The EEOC’s main ADA concern with the program is that it does not consider participation in the plan to be voluntary. The ADA restricts against “medical examinations” unless the examination is used to determine whether the employee can perform the essential functions of the job or can do so without posing a direct threat due to a medical condition. The exception to this rule is for voluntary medical examinations that are part of an employee health program. In addition, certain other types of testing are exempt from the ADA under the safe harbor provision of the ADA. The safe harbor provision states that the ADA "shall not be construed" as prohibiting a covered entity "from establishing, sponsoring, observing or administering the terms of a bona fide benefit plan that are based on underwriting risks, classifying risks, or administering such risks that are based on or not inconsistent with State law." 42 U.S.C. § 12201(c)(2). In Seff v. Broward County, 691 F.3d 1221 (11th Cir. 2012), the Eleventh Circuit interpreted an employer’s wellness program which called for the imposition of a biweekly charge for refusing to undergo biometric screening to be a “term” of the employer’s plan, and thus to be within the safe harbor position.
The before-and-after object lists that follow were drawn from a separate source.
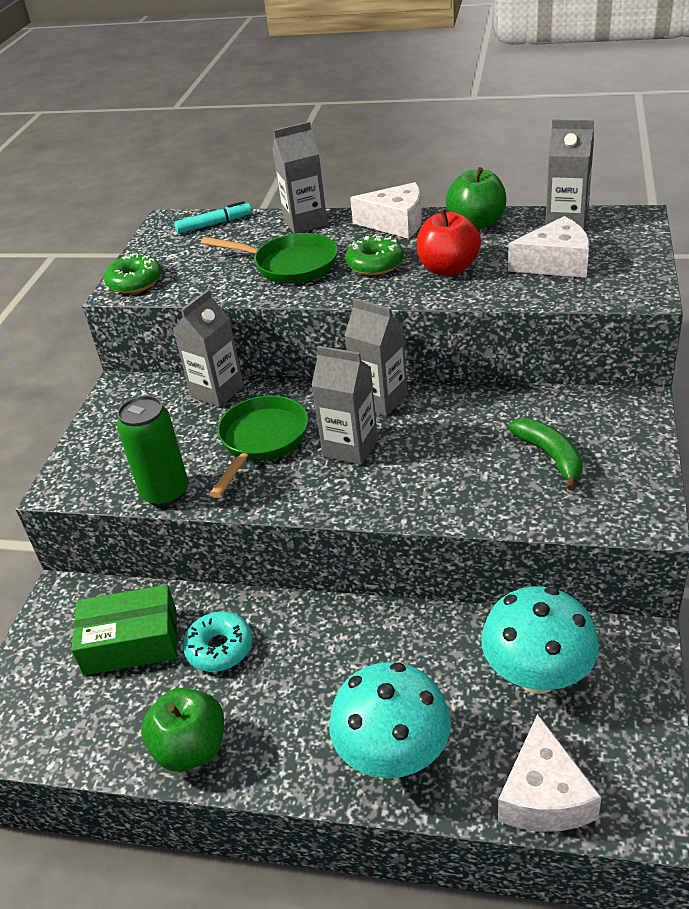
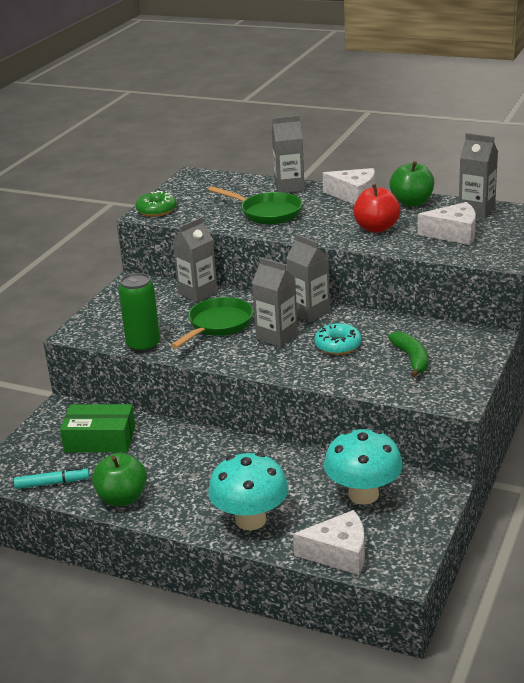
camera: 10 degrees right, 10 degrees down
turquoise marker [174,201,252,234] -> turquoise marker moved to [14,467,89,489]
turquoise donut [183,611,253,672] -> turquoise donut moved to [315,323,361,355]
green donut [345,234,404,275] -> none
white cheese [498,714,602,832] -> white cheese turned 105 degrees counterclockwise [293,510,365,575]

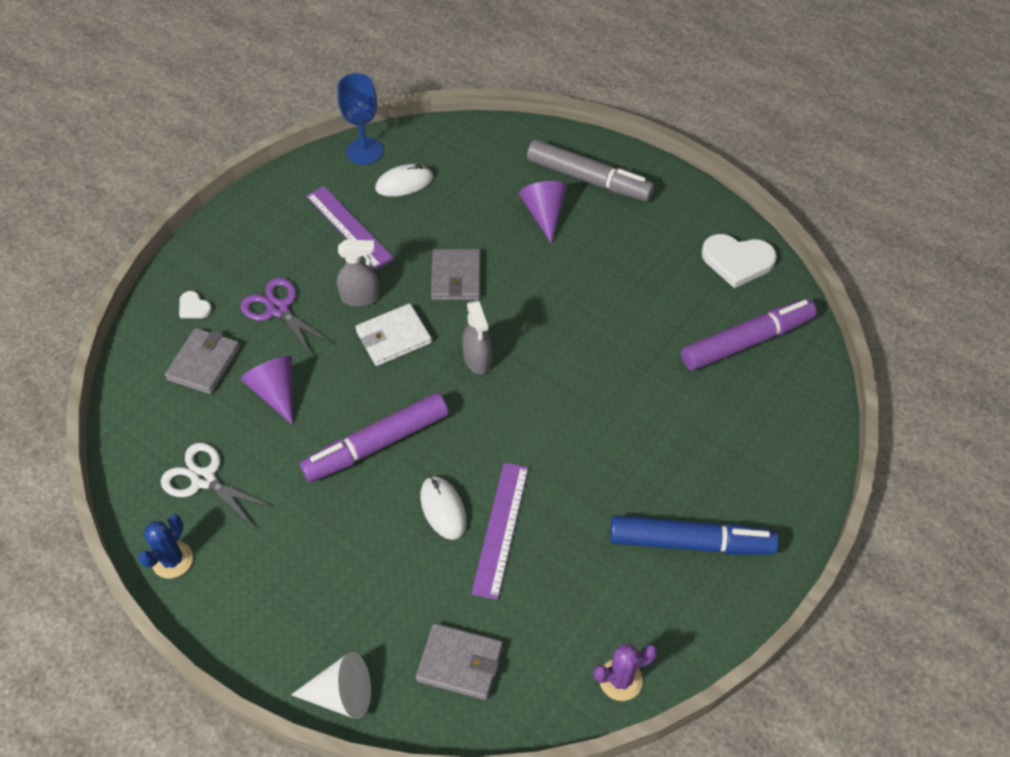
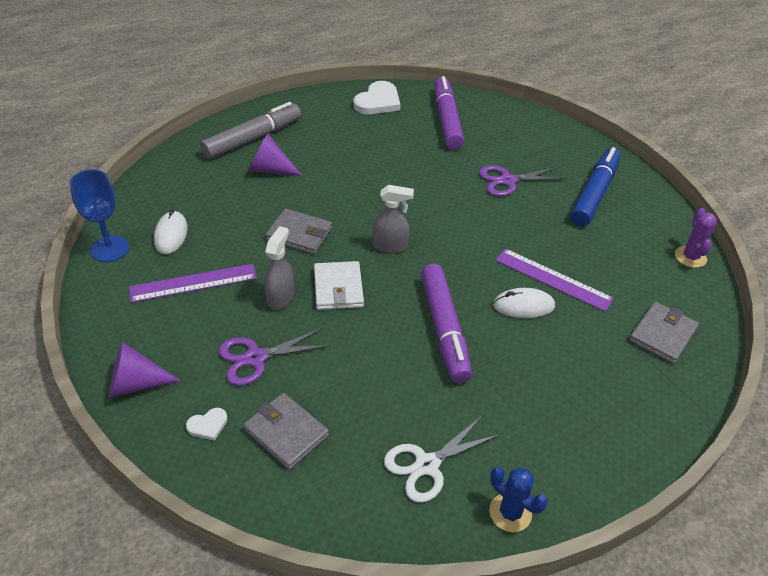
camera: 70 degrees left, 10 degrees down
purple cone [241,356,293,425] -> purple cone moved to [109,342,181,398]
white cone [291,652,371,719] -> none
none -> purple scissors [479,165,567,196]

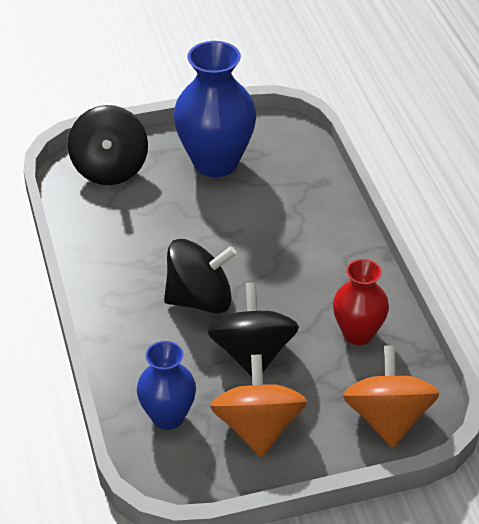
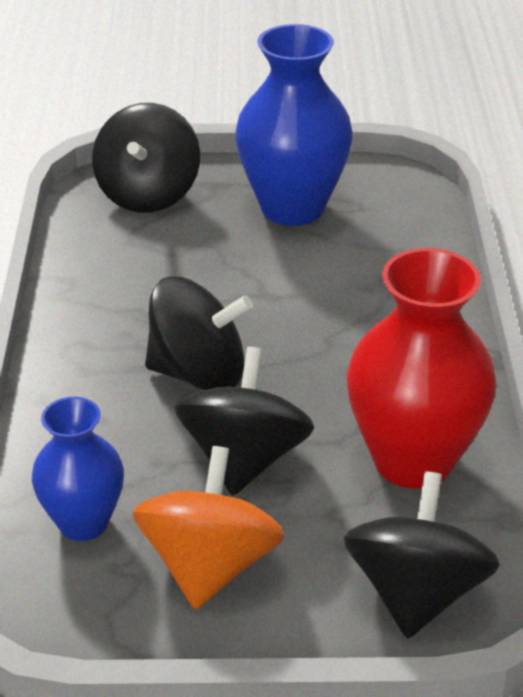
camera: 15 degrees right, 5 degrees down
red vase [333,259,389,345] -> red vase [347,248,497,488], size x1.67
orange spinning top [343,345,439,448] -> black spinning top [344,471,500,639]

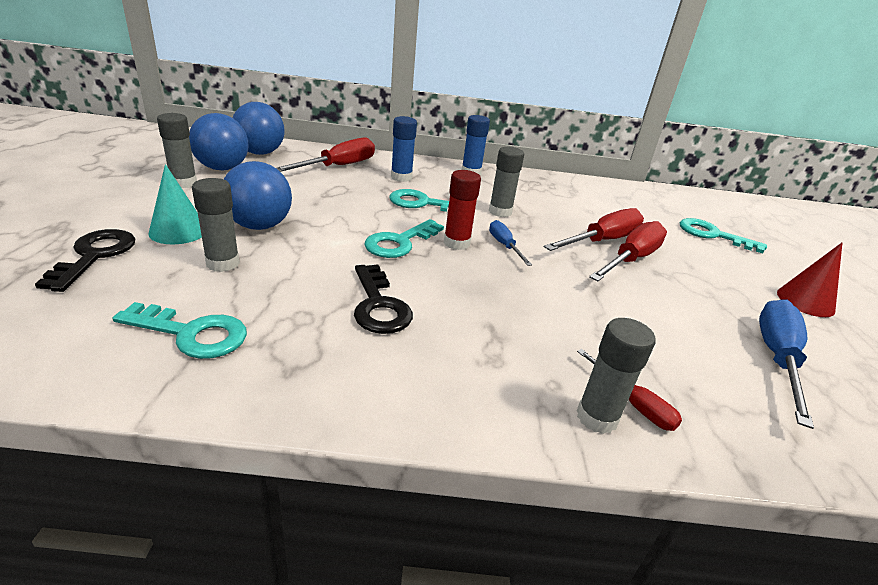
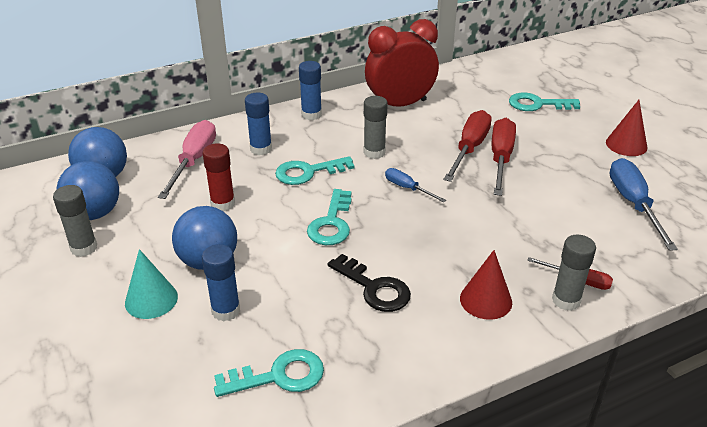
camera: 25 degrees left, 5 degrees up
black key [35,229,136,292] -> none
grey glue stick [192,178,240,272] -> blue glue stick [202,244,240,322]
red screwdriver [276,137,375,172] -> pink screwdriver [158,120,216,199]
red glue stick [444,170,481,250] -> red glue stick moved to [202,143,235,211]
none -> red clock [365,19,439,107]
none -> red cone [460,250,512,320]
The EEOC addressed Seff in its pleadings, rejecting that holding as inconsistent with the purpose of the safe harbor provision.
In response, Honeywell rejected the EEOC’s characterization of the testing as involuntary, pointing out that Honeywell employees and their spouses independently decide whether to participate in the biometric screening. Honeywell further responded that its employees are not subject to any discipline or loss of coverage for choosing to participate in the screening, and that choosing to participate results in a company-provided Health Savings Account contribution ranging from $250 to $1,500. Responding to the EEOC’s assertion that Honeywell’s plan does not fall under the safe harbor provision, Honeywell pointed out that the program is a “term” of its health plan because only employees who are in the Honeywell group health plan are eligible to participate in the wellness program; and that as in Seff, the wellness plan’s biometric screening results are used to identify and assess health risks, and ultimately to reduce claims costs by reducing its employees’ health risks. Honeywell notes that grouping tobacco users under an adjusted premium accounts for the well-established increased health risks and costs associated with tobacco use.
The EEOC’s GINA claim stems from its characterization of the biometric testing that an employee’s spouse may undergo as “genetic information” within the meaning of GINA. The EEOC claims an employee’s genetic information includes all information relating to the manifestation of a disease or disorder in a family member, regardless of whether it is possible for the family member’s medical history (in this case the spouse) to have any predictive value with respect to an employee’s propensity to acquire any disease. Honeywell counters by referring the District Court to case law that opposes such reasoning. The company also noted that the biometric testing, which records blood pressure, HDL cholesterol level, total cholesterol, and nicotine level among other things, cannot be said to be a genetic test involving an analysis of “DNA, RNA, chromosomes, proteins or metabolites” or “detect genotypes, mutations, or chromosomal changes.” See 29 U.S.C. § 1191b(d)(7).
There are many company-sponsored wellness programs like Honeywell’s, which are designed to provide incentives to employees who voluntarily engage in awareness programs that include an assessment of their personal health and risk factors. Although it is disconcerting that the EEOC has chosen to challenge Honeywell’s program, Honeywell’s success on this stage (and perhaps going forward) may provide companies with much-needed guidance and a clearer path for designing and implementing their wellness programs in a manner that does not run afoul of the ADA or GINA.